Самое ужасное, Борька, состояло в ощущении полнейшей заброшенности, оставленности, никомуненужности. Кроме этих ответов на рапортички, я не получал никакой почты, ни от матери, ни от... ну... ни от «романтической истории»... Впоследствии выяснилось, что мать-то без конца писала, однако ее письма по нашей системе попадали как раз к тому трехзвездочному гаду, которому я потом челюсть сломал... Ну да, челюсть сокрушил одним прямым и вторым крюком... слабая оказалась, хилая, хрупкая, крякнула сразу в двух местах, весь штаб слышал... Но это уж потом было, а сейчас по порядку... Оказывается, без писем, Борис Никитич, можно в один прекрасный вечер, вот именно прекрасный, без осадков, большие морские дали, можно в такой вечер взять под расписку свое табельное оружие якобы для тренировки – такое не возбранялось, – на пляже выдуть пузырь почти не разведенного спирта, плакать, очень себя жалеть, ваньку валять под Печорина, под Чайльд-Гарольда, как все эти русские романтики в провинциальных гарнизонах, а потом сунуть себе ствол под ребро и шмальнуть. В общем, на счастье, а может быть, и на посмешище, пуля прошла навылет в пяти сантиметрах от сердца. До сих пор пытаю себя с пристрастием: а может, все-таки блефовал там, на диком бреге Итурупа, может, знал, что в несмертельное место ствол сую, может, и в самом деле одна лишь была бравада провинциального офицерика? Ответа на этот вопрос у меня нет.
После операции и следствия меня наконец списали в резерв.
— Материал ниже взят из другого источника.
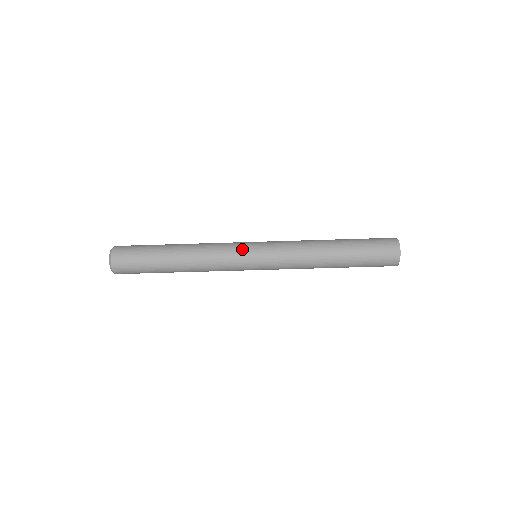
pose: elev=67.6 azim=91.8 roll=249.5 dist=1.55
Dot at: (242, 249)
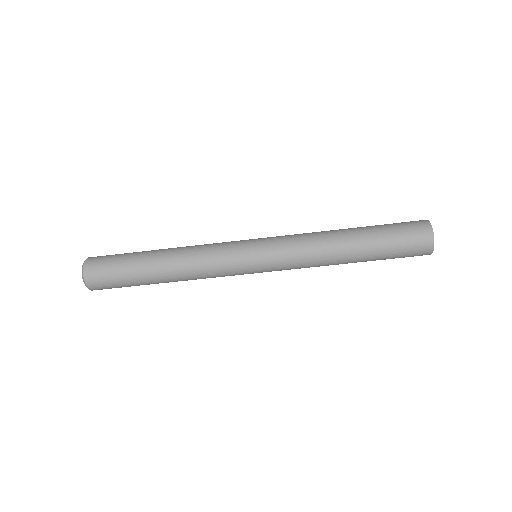
Dot at: (238, 241)
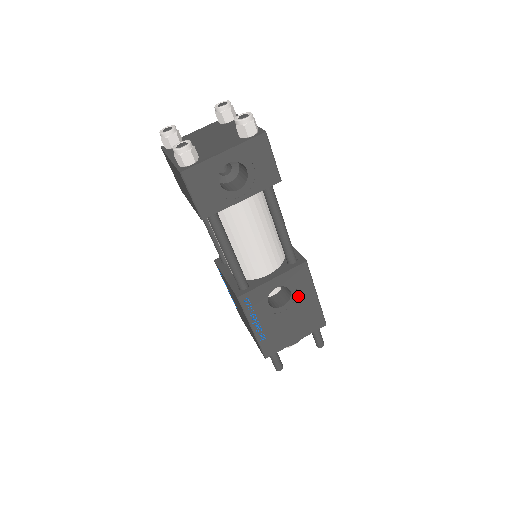
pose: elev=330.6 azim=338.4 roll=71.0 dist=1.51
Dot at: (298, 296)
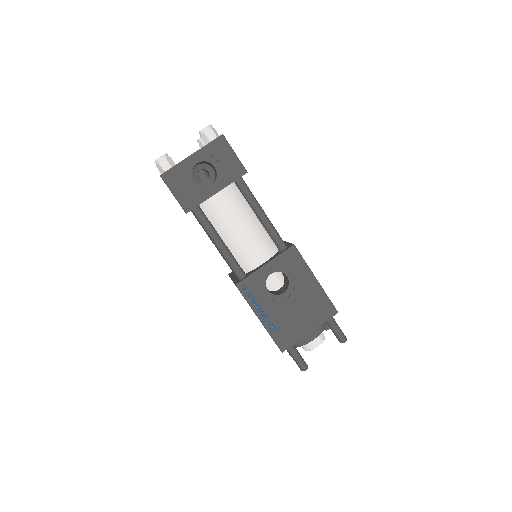
Dot at: (297, 281)
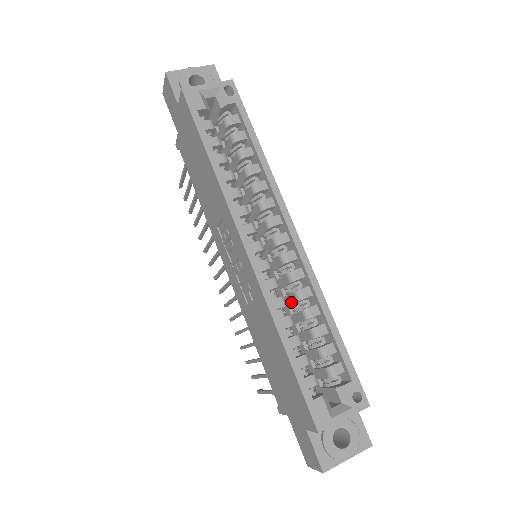
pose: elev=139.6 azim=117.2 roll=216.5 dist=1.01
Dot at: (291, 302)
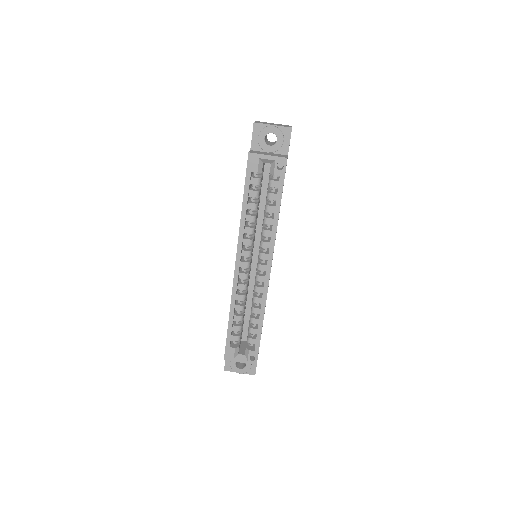
Dot at: occluded
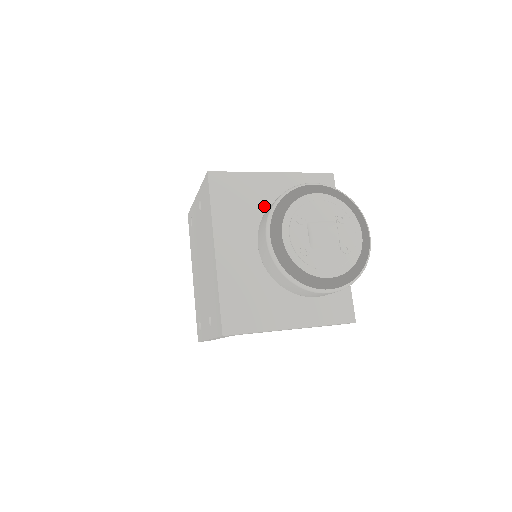
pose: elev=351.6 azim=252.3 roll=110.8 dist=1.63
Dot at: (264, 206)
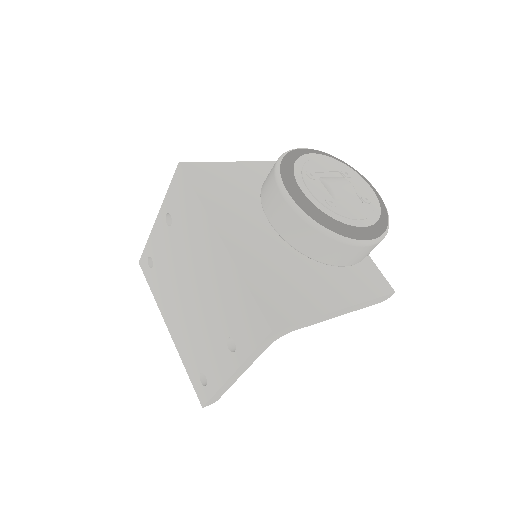
Dot at: (252, 191)
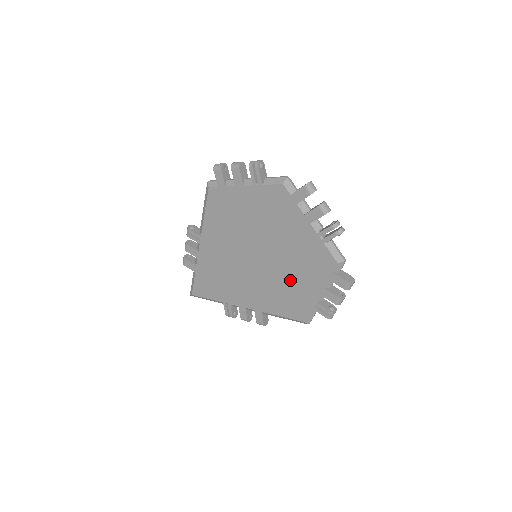
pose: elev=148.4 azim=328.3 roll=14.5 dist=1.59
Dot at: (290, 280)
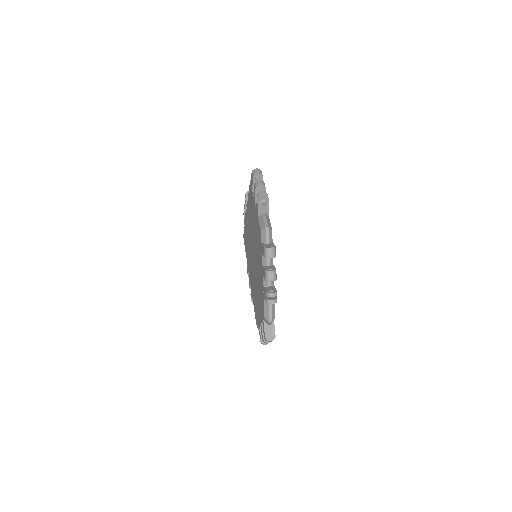
Dot at: (257, 294)
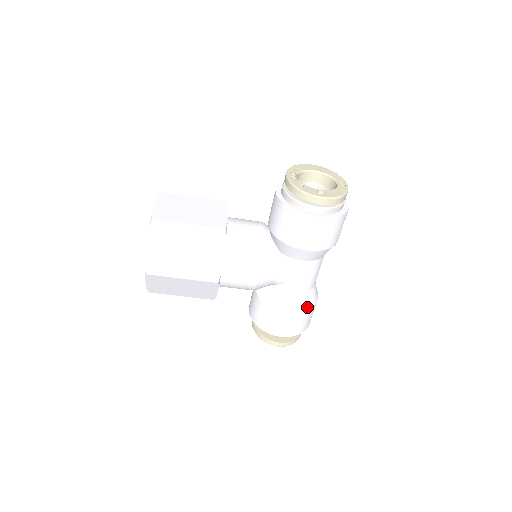
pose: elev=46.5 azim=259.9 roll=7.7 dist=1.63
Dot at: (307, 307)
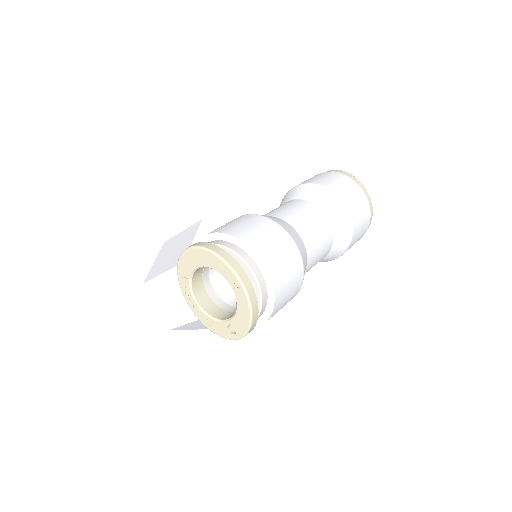
Dot at: (346, 247)
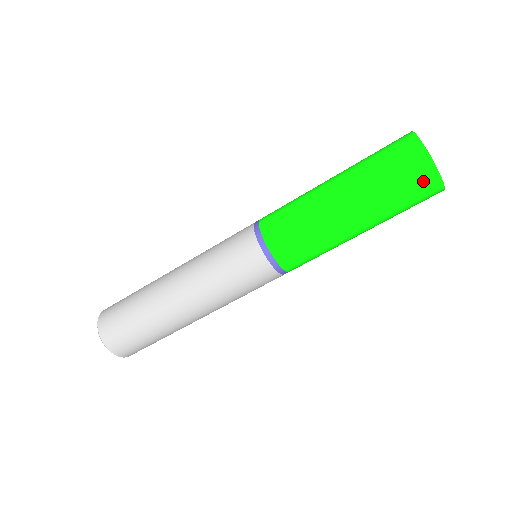
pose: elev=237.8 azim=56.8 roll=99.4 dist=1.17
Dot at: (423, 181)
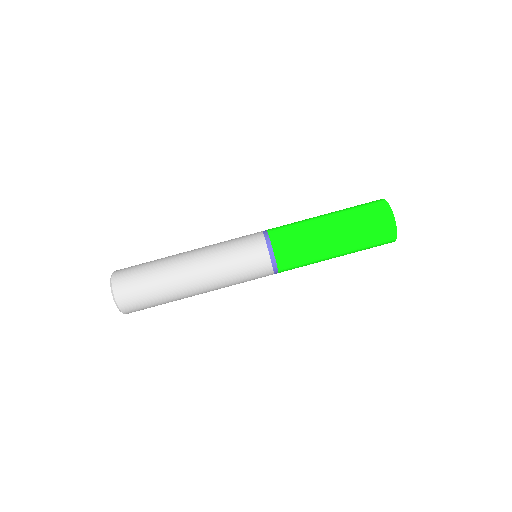
Dot at: (386, 232)
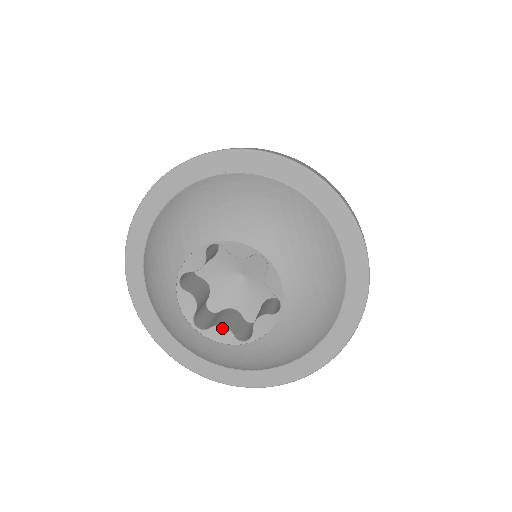
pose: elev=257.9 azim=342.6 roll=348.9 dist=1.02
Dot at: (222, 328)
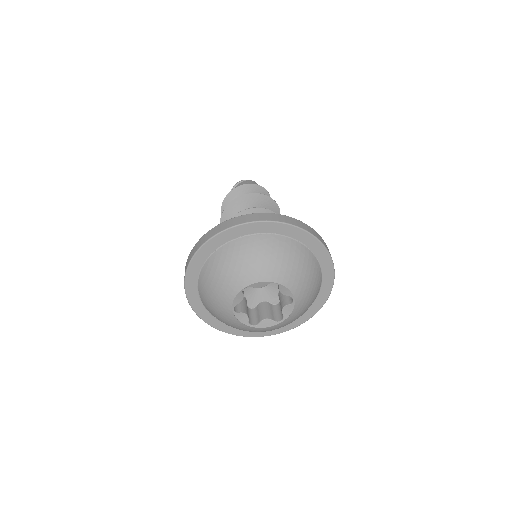
Dot at: (245, 315)
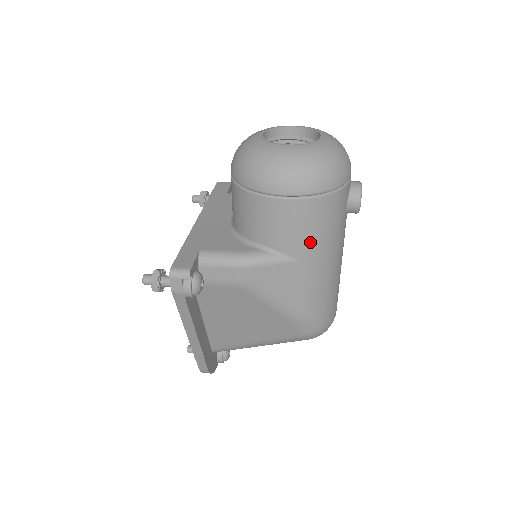
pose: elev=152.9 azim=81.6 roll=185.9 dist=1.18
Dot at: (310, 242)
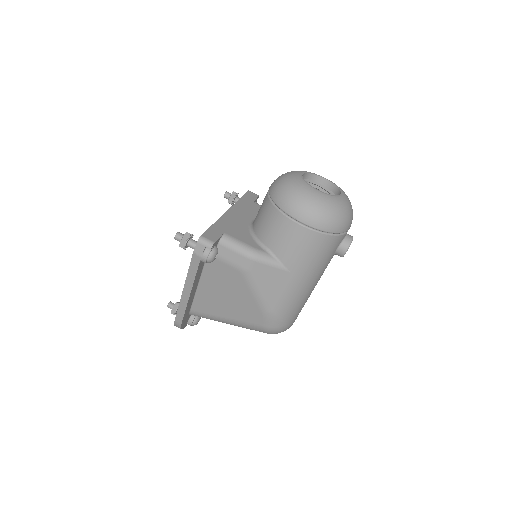
Dot at: (302, 261)
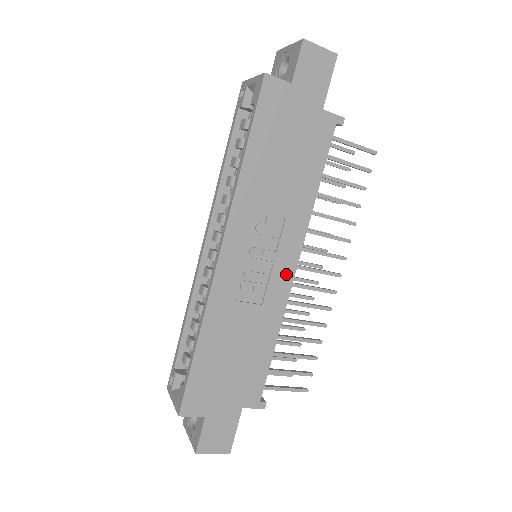
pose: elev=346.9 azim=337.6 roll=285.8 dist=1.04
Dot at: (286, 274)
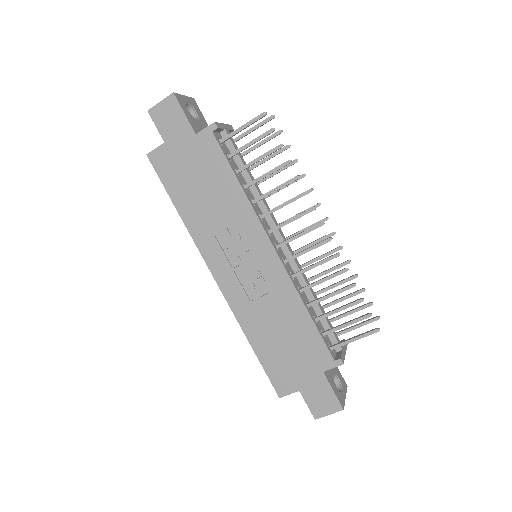
Dot at: (270, 259)
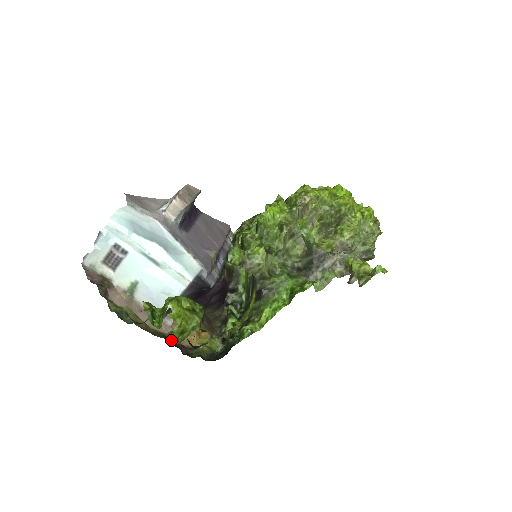
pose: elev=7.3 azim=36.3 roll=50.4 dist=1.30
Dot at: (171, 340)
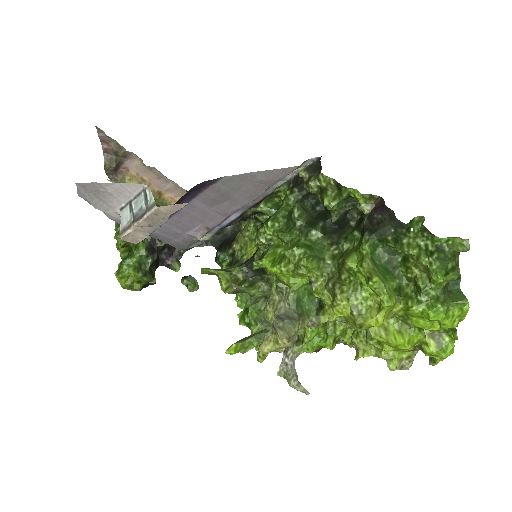
Dot at: occluded
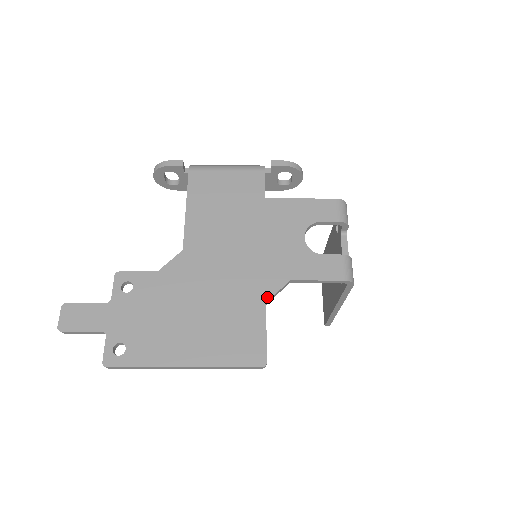
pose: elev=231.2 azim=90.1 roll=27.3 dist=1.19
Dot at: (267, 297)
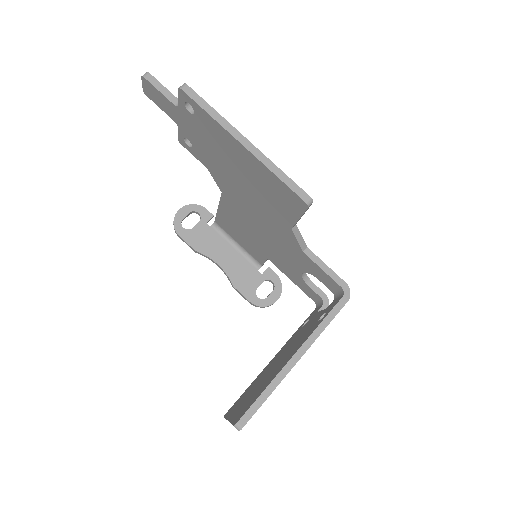
Dot at: (295, 226)
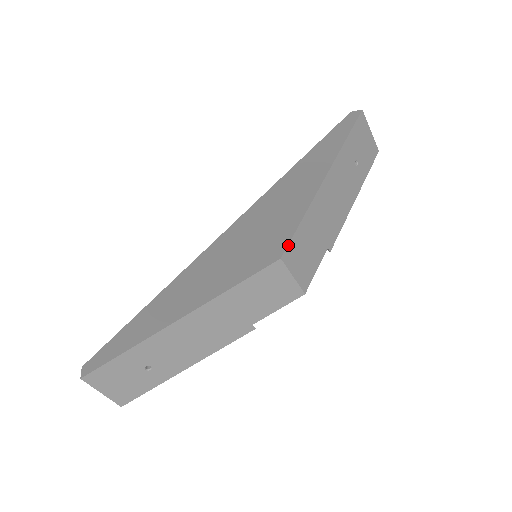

В характеристике появилась замечательная фраза: «Эмоционально неустойчив». Всякий раз, когда меня теперь просят прояснить, я отвечаю: «Ну обидчив». Заехал я также в училище якобы для того, чтобы забрать свои книги, а на самом деле для того, чтобы бросить взгляд на свою, столь странно молчавшую все это время «романтическую историю». Вдруг оказалось, что ее больше не существует. Да не переехала никуда, а просто ее нет. Прости, сейчас не могу об этом говорить, скажу лишь, что именно в тот день я сломал челюсть полковнику Маслюкову и попал в военную тюрьму. Дело мое разбиралось довольно долго, потому что возникло противоречие. Приличные ребята в трибунале шили мне то, что и было на самом деле: оскорбление старшего офицера действием в состоянии аффекта, мотивированного ревностью, за что полагался жуткий срок штрафбата. Ну, а гады, которых в трибунале было больше чем достаточно, с подачи Маслюкова накручивали «соучастие в шпионаже», а за это, как вы сами понимаете, итурупскому лорду Байрону полагалась пулька в затылок.